También ha subrayado una paradoja, a través de su poema “Un silencio de palabras”, con otra exhortación: “Que callen los poemas”, “Que callen, que callen, para que solo quede un silencio de palabras”. ¿Puede volver a este otro llamamiento?
En este poema, se trata del genocidio como tal, del “eso” que se pronuncia al decir “nunca más”. Hablo de mi incapacidad para escribir sobre el genocidio. No sé cómo hacerlo.
Se ha dicho que mi novela es una novela sobre el genocidio. No es así en absoluto. Se trata de un niño en Bujumbura, un paraíso perdido. Su madre vuelve de Ruanda, pero solo menciona el genocidio, no lo vivió como tal. Cuando se menciona el genocidio, el protagonista, Gabriel, pronuncia la siguiente frase: “Vivimos el genocidio entre cuatro paredes, detrás de un teléfono y una radio”. No estaba allí. Además, las escenas de violencia que se describen en el libro son las de la guerra en Burundi. No se mencionan las masacres de Ruanda.
Entonces, ¿el genocidio es un caso excepcional para escribir?
¿Cómo se hace literatura con eso? De ahí viene la contradicción del poema, algo que era importante para mí. Me callo, no puedo decir nada y, al mismo tiempo, escribo en este poema que si tuviera que hablar, hablaría de eso: “bebés aplastados en un mortero”, “estacas clavadas en mujeres”, “ancianos destrozados”… Eso no se puede escribir. Se dice en boca de un superviviente, pero un poeta, un escritor, que se supone que es estilista, que trabaja, ¿cómo lo hace? A veces me impactan mucho las obras de teatro a las que asisto, o los escritos, que la mayoría de las veces no están hechos por ruandeses: es como si hubiera una forma de complacencia inconsciente con contar esta historia.

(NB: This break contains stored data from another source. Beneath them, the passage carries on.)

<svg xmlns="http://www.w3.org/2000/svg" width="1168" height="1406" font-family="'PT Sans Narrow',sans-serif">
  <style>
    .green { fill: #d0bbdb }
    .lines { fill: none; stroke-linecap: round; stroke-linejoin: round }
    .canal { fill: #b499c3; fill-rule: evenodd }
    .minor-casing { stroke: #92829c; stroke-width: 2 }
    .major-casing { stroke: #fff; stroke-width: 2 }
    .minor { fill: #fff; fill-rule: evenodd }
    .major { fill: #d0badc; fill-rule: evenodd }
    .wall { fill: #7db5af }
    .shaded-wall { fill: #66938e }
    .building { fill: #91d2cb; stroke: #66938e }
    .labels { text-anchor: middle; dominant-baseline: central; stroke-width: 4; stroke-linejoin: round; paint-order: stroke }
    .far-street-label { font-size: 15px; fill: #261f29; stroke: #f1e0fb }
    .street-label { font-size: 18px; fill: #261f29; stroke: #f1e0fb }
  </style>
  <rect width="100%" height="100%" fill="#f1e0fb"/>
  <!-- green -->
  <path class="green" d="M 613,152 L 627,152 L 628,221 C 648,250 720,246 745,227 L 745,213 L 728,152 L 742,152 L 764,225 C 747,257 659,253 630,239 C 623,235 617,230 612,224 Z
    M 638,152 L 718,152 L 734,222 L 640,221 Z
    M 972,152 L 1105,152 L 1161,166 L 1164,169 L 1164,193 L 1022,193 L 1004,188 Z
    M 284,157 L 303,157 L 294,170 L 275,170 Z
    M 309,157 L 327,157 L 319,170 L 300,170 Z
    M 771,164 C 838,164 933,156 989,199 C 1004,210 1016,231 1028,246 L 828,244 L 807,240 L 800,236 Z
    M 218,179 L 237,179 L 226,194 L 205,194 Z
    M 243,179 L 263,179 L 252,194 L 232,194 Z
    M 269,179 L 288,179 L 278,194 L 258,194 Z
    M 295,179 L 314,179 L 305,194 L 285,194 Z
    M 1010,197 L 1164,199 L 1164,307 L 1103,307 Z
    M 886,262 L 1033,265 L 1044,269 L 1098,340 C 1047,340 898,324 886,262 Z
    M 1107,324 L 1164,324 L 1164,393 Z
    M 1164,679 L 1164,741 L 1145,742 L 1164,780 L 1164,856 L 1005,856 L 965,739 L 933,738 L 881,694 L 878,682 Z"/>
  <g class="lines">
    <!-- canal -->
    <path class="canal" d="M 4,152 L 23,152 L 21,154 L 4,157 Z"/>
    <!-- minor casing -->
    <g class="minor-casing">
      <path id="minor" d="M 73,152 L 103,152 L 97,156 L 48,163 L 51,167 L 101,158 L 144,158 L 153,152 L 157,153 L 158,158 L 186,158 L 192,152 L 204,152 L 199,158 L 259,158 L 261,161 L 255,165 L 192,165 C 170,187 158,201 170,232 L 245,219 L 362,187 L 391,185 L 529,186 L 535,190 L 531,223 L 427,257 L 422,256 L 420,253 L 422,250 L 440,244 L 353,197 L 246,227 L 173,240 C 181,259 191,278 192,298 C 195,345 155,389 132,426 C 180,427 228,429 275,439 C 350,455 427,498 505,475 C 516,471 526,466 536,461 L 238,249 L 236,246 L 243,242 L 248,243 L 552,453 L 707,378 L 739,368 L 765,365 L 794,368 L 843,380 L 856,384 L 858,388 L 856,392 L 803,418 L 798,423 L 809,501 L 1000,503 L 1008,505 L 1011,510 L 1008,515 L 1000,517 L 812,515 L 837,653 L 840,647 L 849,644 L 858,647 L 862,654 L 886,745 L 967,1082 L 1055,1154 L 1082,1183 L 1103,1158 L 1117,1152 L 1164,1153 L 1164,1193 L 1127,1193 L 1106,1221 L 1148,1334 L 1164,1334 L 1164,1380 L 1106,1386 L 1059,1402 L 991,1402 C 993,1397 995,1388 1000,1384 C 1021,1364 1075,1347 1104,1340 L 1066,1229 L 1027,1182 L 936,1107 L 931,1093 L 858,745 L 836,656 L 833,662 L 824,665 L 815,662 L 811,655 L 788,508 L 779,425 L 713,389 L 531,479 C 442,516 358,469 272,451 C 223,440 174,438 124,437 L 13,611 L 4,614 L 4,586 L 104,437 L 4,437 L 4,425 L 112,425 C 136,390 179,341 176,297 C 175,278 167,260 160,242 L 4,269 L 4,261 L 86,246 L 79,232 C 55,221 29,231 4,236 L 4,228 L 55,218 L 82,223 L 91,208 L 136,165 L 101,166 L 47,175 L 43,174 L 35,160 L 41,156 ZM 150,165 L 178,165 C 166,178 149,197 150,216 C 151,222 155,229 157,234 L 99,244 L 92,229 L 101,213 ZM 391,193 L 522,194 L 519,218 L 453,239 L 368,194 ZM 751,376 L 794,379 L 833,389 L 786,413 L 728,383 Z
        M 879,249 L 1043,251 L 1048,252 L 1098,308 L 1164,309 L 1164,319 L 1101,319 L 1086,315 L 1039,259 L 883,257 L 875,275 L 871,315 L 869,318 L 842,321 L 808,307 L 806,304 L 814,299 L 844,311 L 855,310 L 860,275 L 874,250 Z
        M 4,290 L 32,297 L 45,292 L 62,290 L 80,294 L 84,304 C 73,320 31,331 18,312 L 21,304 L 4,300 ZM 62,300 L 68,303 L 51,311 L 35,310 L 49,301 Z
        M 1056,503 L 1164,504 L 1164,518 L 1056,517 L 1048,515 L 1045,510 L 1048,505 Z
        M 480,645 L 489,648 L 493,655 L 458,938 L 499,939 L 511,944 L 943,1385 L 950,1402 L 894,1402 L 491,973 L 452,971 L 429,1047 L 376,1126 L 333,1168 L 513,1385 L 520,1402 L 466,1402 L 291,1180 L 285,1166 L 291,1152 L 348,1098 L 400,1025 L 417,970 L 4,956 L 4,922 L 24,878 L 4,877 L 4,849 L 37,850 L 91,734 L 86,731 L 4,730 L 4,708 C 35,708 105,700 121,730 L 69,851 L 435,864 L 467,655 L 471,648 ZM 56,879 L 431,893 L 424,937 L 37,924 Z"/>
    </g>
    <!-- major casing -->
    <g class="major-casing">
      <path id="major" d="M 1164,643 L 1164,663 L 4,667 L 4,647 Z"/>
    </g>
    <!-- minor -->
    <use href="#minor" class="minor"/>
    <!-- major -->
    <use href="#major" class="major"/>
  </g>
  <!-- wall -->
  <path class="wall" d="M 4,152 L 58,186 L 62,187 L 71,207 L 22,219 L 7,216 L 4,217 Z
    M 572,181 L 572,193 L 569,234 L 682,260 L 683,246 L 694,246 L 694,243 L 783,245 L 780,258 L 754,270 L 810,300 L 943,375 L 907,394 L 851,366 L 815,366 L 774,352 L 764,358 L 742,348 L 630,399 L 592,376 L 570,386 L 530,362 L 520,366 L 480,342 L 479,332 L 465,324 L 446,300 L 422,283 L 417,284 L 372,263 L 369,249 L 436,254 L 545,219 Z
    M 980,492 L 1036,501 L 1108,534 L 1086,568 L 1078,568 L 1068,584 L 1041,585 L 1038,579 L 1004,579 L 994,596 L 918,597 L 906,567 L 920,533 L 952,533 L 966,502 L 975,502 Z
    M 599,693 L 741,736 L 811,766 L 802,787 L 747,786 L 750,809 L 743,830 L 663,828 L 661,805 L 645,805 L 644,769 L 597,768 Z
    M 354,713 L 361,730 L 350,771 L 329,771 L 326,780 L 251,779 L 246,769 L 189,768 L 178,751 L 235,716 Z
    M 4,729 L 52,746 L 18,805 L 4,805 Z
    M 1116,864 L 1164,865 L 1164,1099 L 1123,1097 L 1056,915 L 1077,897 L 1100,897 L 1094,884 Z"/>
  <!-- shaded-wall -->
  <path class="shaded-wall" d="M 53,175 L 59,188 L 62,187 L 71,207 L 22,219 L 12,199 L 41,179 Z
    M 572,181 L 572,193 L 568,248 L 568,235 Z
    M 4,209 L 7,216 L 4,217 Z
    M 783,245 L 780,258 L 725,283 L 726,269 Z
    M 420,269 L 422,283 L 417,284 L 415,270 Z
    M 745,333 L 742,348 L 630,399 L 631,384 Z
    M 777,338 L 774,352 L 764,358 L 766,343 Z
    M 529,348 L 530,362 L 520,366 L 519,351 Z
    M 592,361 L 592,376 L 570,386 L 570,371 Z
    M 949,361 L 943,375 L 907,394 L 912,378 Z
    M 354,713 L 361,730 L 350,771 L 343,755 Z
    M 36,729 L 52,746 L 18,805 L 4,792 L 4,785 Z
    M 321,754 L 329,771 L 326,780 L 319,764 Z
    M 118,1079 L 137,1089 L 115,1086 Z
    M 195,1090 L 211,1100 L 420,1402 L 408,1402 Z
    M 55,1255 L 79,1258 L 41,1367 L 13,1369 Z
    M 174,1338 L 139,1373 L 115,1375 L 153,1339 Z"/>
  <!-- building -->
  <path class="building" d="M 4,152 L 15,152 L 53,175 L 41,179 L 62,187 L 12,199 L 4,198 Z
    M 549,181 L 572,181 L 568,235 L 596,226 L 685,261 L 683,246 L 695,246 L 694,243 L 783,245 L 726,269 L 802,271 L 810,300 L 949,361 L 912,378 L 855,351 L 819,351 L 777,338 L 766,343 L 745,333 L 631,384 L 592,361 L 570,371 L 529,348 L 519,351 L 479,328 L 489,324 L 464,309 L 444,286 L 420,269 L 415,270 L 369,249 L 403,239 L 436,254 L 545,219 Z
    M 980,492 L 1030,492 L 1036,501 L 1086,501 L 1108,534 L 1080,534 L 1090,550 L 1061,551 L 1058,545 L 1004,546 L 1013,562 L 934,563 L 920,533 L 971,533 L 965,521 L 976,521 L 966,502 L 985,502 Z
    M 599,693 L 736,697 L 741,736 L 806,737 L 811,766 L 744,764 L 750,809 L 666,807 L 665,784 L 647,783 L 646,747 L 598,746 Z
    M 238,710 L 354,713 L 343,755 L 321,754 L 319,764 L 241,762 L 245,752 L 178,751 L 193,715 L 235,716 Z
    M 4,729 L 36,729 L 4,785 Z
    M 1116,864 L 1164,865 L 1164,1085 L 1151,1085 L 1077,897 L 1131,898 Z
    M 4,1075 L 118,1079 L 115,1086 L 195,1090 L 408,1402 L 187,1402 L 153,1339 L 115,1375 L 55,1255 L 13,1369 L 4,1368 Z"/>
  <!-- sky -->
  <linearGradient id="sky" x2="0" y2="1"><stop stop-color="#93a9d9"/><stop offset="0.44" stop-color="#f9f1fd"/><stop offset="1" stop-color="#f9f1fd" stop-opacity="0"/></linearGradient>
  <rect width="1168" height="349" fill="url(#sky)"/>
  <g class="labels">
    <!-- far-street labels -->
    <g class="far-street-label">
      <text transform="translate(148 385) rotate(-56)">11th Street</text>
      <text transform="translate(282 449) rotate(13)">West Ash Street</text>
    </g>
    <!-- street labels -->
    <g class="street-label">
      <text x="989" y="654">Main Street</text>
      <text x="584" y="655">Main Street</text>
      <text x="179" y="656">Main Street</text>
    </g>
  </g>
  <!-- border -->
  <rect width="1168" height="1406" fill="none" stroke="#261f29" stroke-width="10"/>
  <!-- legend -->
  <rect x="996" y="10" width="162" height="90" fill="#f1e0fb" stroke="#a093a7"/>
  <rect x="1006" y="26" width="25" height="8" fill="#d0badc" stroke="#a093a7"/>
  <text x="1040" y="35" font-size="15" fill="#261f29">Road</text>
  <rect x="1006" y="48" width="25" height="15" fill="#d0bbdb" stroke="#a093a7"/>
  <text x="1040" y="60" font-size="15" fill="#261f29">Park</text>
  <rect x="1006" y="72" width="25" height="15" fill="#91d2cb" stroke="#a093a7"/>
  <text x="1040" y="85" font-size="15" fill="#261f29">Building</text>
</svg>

¿De dónde viene esta dificultad?
Creo que ver la violencia de forma demasiado cruda es algo que aniquila el espíritu crítico. El relato de los supervivientes es importante, todos deberían poder testimoniar porque es un recuerdo que desaparecerá. Pero el relato del superviviente no permite al público en general entender lo que fue el genocidio. La primera reacción es no sentirse preocupado por esta violencia porque es muy vertiginosa. La labor del poeta, del escritor, de la literatura, es conseguir introducir al lector en este mundo, sin imponerle una distancia con él.
¿Espera encontrar algún día la forma de escribir esta violencia?
Uno tiene que trabajar en una forma, un ángulo. Ese es mi trabajo. No puedo hablar directamente del genocidio y, por mi parte, nunca es frontal. Tengo un proyecto a largo plazo y no sé si lo conseguiré: me gustaría escribir una novela sobre el genocidio, pero aún no he encontrado el ángulo que me permita abordarlo.